### About this exercise:
Retype the opening lines of the data exactly, stopping after the line that contains "pinky mcp: (65, 119)". Skip every picture.

### Extracted entries:
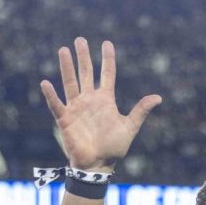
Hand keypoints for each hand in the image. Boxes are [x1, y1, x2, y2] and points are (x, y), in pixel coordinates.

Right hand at [40, 38, 161, 172]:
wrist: (98, 165)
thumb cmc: (114, 147)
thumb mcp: (129, 127)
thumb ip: (140, 111)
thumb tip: (159, 97)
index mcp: (105, 100)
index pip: (107, 74)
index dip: (107, 59)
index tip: (106, 43)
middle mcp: (89, 100)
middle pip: (85, 73)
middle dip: (83, 56)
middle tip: (80, 39)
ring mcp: (76, 108)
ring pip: (70, 83)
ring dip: (66, 67)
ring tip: (63, 50)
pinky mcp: (65, 119)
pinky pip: (56, 104)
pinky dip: (51, 95)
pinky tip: (46, 83)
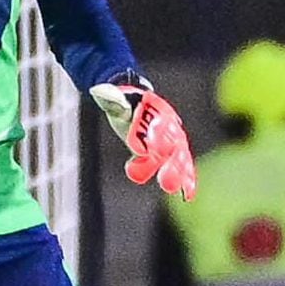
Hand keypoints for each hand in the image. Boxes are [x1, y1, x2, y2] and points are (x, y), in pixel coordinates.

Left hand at [90, 82, 196, 199]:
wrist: (135, 104)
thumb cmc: (125, 103)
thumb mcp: (116, 100)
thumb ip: (112, 100)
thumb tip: (98, 92)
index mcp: (155, 111)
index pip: (157, 125)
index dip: (154, 138)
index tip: (149, 150)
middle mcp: (168, 126)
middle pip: (172, 145)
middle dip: (170, 163)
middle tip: (166, 180)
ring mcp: (171, 141)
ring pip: (179, 158)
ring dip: (179, 174)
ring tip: (180, 190)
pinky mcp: (168, 154)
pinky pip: (178, 167)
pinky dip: (183, 179)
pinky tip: (186, 194)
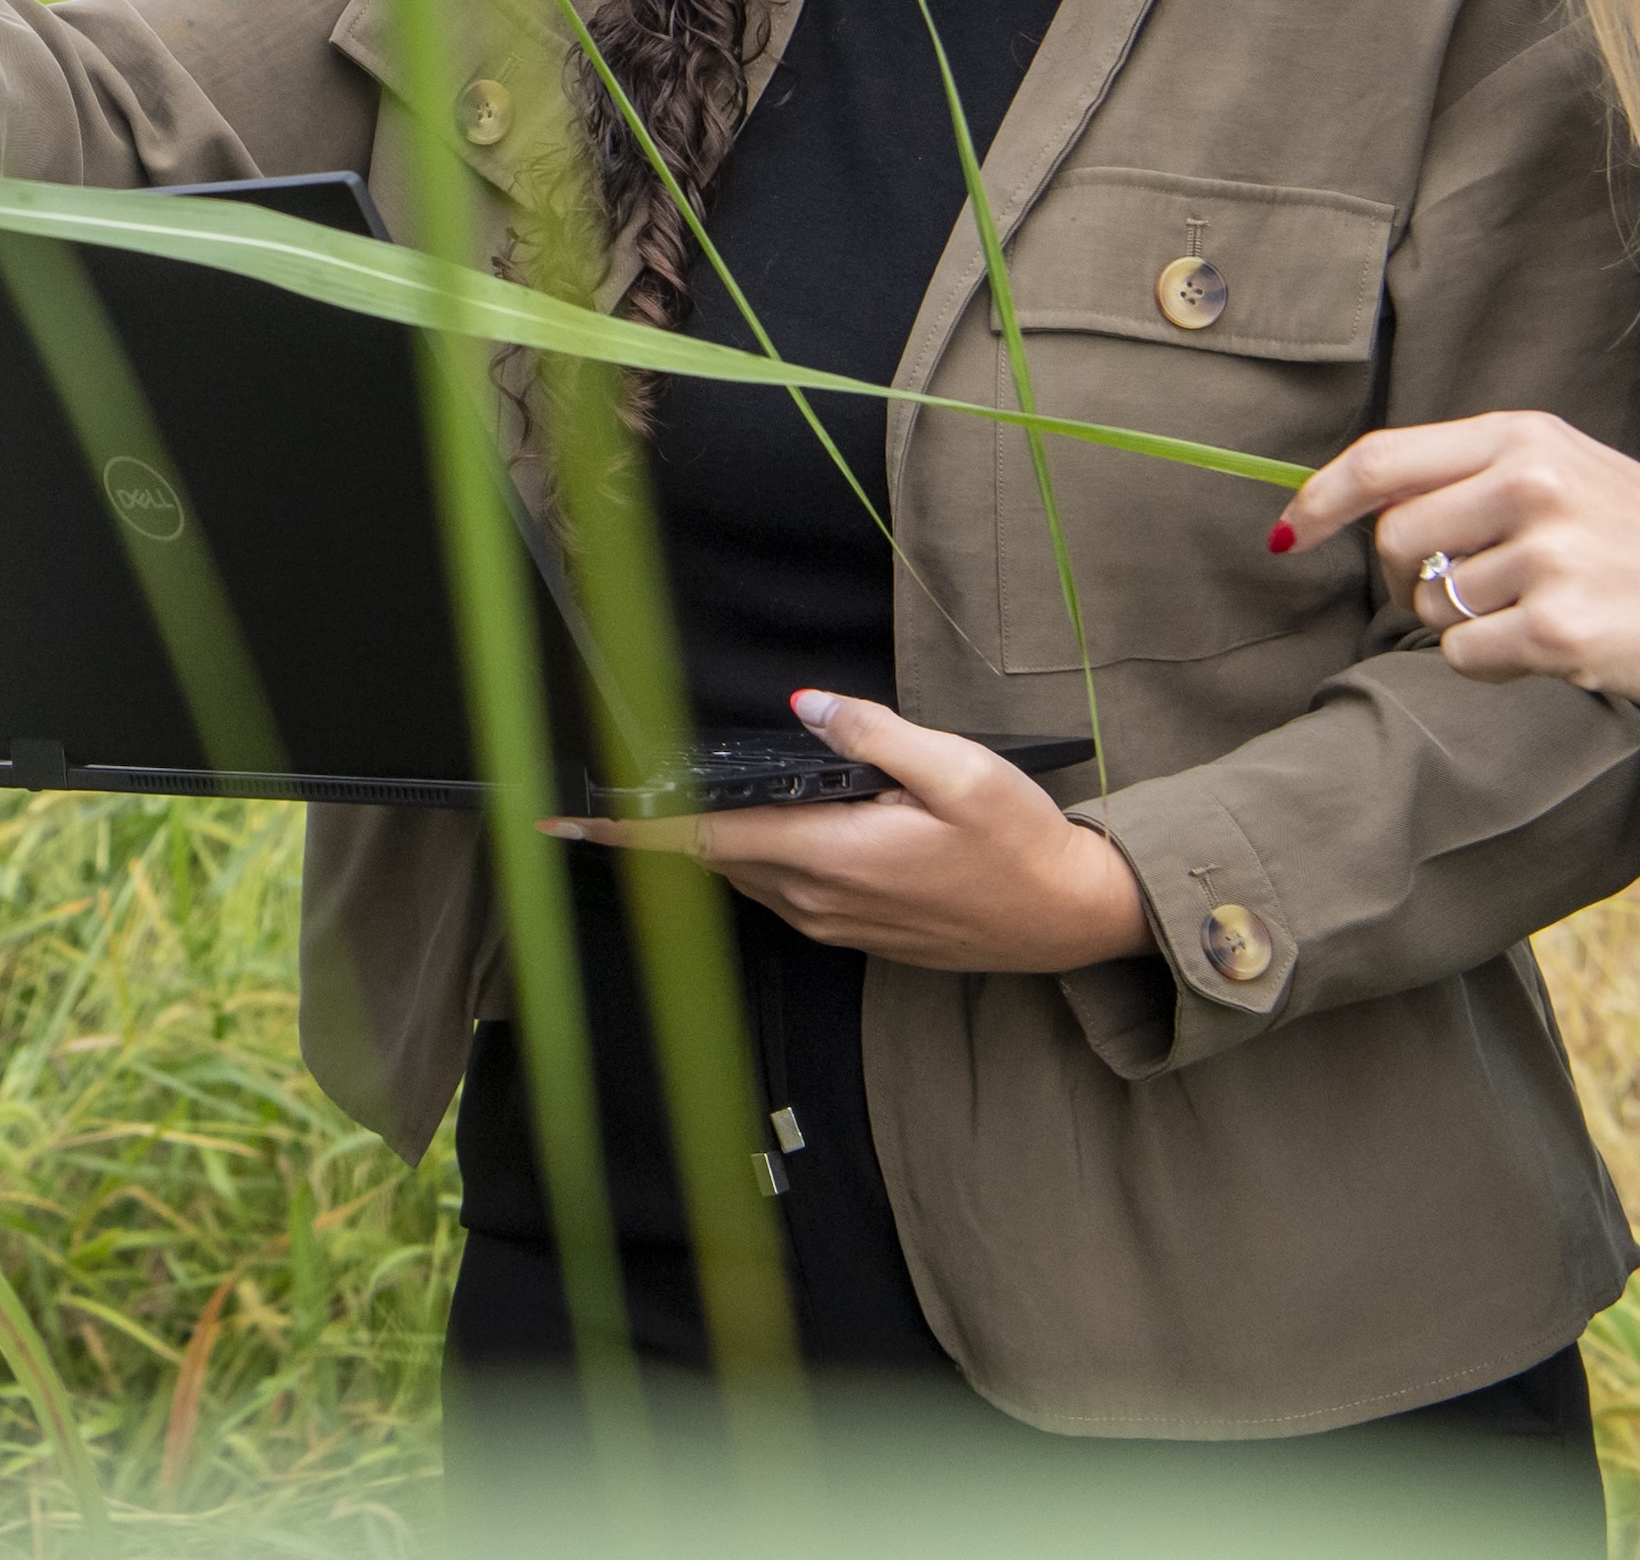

### Task answer:
Hand keypoints for each hand in the image. Boxes are [x1, y1, x2, y2] and points are (x, y), in pixel coordinates.

Right hand at [40, 38, 161, 172]:
wrist: (98, 165)
thumb cmc: (114, 147)
thumb mcp: (129, 127)
thumb ip: (140, 111)
thumb tip: (159, 97)
index mcp: (105, 100)
index pip: (107, 74)
index dip: (107, 59)
index tip: (106, 43)
middle mcp: (89, 100)
middle pip: (85, 73)
middle dip: (83, 56)
middle tip: (80, 39)
ring mcp: (76, 108)
ring pip: (70, 83)
ring dip: (66, 67)
ring tip: (63, 50)
pinky mcp: (65, 119)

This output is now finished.